PROBLEM DETAILS
Quote exactly and only this range of lines in the data below: the line that holds "43: (175, 349, 0.74)" to the line that holds "65: (169, 205, 0.32)", both included.

BEGIN ENTRIES SUPPLIED

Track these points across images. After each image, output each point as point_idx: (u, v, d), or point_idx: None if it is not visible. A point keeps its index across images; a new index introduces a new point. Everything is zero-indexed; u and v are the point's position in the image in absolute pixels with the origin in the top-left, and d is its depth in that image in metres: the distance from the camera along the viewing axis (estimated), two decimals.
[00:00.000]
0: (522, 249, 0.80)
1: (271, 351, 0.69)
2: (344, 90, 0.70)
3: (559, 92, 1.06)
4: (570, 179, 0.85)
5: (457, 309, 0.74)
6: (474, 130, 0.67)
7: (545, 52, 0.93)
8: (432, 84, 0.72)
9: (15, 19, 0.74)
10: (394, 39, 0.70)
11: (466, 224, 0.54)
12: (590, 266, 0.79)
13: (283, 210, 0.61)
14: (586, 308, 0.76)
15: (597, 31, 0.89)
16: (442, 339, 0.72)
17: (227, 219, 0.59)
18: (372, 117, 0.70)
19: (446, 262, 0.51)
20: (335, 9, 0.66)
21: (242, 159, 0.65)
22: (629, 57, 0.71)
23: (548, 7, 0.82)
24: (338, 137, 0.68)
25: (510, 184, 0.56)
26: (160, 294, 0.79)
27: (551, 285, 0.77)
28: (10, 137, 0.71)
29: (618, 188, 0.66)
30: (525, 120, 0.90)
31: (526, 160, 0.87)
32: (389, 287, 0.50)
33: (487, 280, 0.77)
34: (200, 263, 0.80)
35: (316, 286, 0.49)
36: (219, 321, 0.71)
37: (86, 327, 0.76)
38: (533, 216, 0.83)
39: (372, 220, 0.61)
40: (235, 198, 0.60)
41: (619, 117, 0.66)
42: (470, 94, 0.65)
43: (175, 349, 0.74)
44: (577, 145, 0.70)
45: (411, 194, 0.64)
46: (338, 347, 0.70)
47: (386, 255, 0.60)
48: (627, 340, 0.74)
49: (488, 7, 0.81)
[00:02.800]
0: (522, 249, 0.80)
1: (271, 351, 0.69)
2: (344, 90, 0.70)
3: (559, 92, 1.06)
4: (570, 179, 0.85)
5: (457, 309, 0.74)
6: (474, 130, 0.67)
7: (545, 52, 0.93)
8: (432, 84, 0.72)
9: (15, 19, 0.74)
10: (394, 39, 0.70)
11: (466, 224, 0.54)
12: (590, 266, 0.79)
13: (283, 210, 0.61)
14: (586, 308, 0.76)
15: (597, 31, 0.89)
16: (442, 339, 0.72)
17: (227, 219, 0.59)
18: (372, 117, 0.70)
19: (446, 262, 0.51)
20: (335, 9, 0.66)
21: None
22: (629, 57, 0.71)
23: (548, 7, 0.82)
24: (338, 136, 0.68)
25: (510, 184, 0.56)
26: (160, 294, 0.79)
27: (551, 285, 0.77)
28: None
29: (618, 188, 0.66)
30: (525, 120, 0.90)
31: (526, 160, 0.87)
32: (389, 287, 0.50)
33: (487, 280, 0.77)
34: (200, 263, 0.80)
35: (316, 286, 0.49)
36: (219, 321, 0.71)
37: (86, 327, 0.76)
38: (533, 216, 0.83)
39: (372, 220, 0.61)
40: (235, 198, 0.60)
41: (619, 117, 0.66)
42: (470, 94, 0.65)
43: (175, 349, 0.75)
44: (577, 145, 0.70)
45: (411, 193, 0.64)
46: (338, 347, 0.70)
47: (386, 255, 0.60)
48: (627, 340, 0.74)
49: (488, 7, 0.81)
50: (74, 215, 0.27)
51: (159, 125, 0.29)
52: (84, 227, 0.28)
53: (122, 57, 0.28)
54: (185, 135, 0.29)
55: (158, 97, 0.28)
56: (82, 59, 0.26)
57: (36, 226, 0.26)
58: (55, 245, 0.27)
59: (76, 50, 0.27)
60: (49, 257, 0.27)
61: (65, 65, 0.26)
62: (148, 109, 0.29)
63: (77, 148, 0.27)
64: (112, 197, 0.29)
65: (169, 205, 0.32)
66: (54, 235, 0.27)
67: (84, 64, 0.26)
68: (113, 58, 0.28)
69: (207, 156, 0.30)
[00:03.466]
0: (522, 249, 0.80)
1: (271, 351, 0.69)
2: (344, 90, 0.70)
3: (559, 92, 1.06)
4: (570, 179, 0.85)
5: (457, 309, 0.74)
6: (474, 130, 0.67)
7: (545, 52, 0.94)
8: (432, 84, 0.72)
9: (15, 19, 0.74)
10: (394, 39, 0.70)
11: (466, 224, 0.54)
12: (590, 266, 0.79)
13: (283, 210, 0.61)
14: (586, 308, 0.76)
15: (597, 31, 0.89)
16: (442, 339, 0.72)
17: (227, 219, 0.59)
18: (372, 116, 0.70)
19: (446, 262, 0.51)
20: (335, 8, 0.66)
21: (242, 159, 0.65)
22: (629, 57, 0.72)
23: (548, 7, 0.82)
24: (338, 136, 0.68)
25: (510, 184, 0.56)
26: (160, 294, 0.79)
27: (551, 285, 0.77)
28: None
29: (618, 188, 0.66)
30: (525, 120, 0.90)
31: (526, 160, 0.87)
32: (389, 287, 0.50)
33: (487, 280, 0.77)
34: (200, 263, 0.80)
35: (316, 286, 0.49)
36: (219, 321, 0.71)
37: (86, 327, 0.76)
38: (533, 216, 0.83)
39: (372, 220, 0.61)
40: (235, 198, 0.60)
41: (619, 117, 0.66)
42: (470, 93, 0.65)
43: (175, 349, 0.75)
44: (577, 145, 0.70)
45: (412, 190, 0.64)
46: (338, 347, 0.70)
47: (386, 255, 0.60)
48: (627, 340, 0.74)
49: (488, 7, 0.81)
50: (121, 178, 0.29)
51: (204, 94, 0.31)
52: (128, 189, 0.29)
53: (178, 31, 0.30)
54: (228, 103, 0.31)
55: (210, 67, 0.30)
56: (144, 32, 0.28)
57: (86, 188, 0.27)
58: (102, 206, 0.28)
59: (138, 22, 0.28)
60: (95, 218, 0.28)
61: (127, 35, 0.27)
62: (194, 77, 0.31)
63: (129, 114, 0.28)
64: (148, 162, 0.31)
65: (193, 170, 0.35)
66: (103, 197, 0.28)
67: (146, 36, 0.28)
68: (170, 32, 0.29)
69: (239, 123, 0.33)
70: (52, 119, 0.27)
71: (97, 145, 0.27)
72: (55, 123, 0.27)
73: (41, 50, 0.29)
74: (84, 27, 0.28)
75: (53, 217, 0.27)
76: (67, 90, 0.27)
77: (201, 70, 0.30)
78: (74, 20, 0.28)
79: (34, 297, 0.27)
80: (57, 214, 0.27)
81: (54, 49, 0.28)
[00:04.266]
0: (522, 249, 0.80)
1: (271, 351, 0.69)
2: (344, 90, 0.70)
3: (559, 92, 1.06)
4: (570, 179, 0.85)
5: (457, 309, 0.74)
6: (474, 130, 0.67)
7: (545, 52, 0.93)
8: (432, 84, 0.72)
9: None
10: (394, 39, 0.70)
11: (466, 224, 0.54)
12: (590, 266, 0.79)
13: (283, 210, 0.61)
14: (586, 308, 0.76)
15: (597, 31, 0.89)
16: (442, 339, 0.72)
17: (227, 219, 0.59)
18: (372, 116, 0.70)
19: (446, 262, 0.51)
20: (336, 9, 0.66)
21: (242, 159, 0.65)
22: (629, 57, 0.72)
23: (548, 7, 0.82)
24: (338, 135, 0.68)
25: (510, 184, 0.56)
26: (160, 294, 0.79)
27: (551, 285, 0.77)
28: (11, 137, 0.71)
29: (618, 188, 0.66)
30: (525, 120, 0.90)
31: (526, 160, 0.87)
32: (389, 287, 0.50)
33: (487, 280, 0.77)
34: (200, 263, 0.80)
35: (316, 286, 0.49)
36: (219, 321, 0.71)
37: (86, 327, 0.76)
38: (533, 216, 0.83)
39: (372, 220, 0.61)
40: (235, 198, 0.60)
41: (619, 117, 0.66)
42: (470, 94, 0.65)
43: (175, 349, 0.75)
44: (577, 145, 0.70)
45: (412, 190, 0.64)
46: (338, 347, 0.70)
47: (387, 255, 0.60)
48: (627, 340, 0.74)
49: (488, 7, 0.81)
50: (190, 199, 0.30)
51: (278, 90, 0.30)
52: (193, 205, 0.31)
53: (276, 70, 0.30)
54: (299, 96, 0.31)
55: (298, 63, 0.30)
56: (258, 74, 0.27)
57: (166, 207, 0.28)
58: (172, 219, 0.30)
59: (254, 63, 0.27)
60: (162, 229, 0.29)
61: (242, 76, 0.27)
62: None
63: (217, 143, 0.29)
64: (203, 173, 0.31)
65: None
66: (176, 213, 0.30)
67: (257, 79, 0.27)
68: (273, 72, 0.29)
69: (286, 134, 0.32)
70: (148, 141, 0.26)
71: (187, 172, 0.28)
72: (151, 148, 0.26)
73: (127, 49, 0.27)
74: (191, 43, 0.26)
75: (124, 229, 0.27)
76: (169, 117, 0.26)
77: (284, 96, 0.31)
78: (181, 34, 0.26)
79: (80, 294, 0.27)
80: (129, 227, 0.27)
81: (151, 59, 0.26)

END ENTRIES SUPPLIED

SOLUTION TO THE EXERCISE
43: (175, 349, 0.74)
44: (577, 145, 0.70)
45: (411, 194, 0.64)
46: (338, 347, 0.70)
47: (386, 255, 0.60)
48: (627, 340, 0.74)
49: (488, 7, 0.81)
[00:02.800]
0: (522, 249, 0.80)
1: (271, 351, 0.69)
2: (344, 90, 0.70)
3: (559, 92, 1.06)
4: (570, 179, 0.85)
5: (457, 309, 0.74)
6: (474, 130, 0.67)
7: (545, 52, 0.93)
8: (432, 84, 0.72)
9: (15, 19, 0.74)
10: (394, 39, 0.70)
11: (466, 224, 0.54)
12: (590, 266, 0.79)
13: (283, 210, 0.61)
14: (586, 308, 0.76)
15: (597, 31, 0.89)
16: (442, 339, 0.72)
17: (227, 219, 0.59)
18: (372, 117, 0.70)
19: (446, 262, 0.51)
20: (335, 9, 0.66)
21: None
22: (629, 57, 0.71)
23: (548, 7, 0.82)
24: (338, 136, 0.68)
25: (510, 184, 0.56)
26: (160, 294, 0.79)
27: (551, 285, 0.77)
28: None
29: (618, 188, 0.66)
30: (525, 120, 0.90)
31: (526, 160, 0.87)
32: (389, 287, 0.50)
33: (487, 280, 0.77)
34: (200, 263, 0.80)
35: (316, 286, 0.49)
36: (219, 321, 0.71)
37: (86, 327, 0.76)
38: (533, 216, 0.83)
39: (372, 220, 0.61)
40: (235, 198, 0.60)
41: (619, 117, 0.66)
42: (470, 94, 0.65)
43: (175, 349, 0.75)
44: (577, 145, 0.70)
45: (411, 193, 0.64)
46: (338, 347, 0.70)
47: (386, 255, 0.60)
48: (627, 340, 0.74)
49: (488, 7, 0.81)
50: (74, 215, 0.27)
51: (159, 125, 0.29)
52: (84, 227, 0.28)
53: (122, 57, 0.28)
54: (185, 135, 0.29)
55: (158, 97, 0.28)
56: (82, 59, 0.26)
57: (36, 226, 0.26)
58: (55, 245, 0.27)
59: (76, 50, 0.27)
60: (49, 257, 0.27)
61: (65, 65, 0.26)
62: (148, 109, 0.29)
63: (77, 148, 0.27)
64: (112, 197, 0.29)
65: (169, 205, 0.32)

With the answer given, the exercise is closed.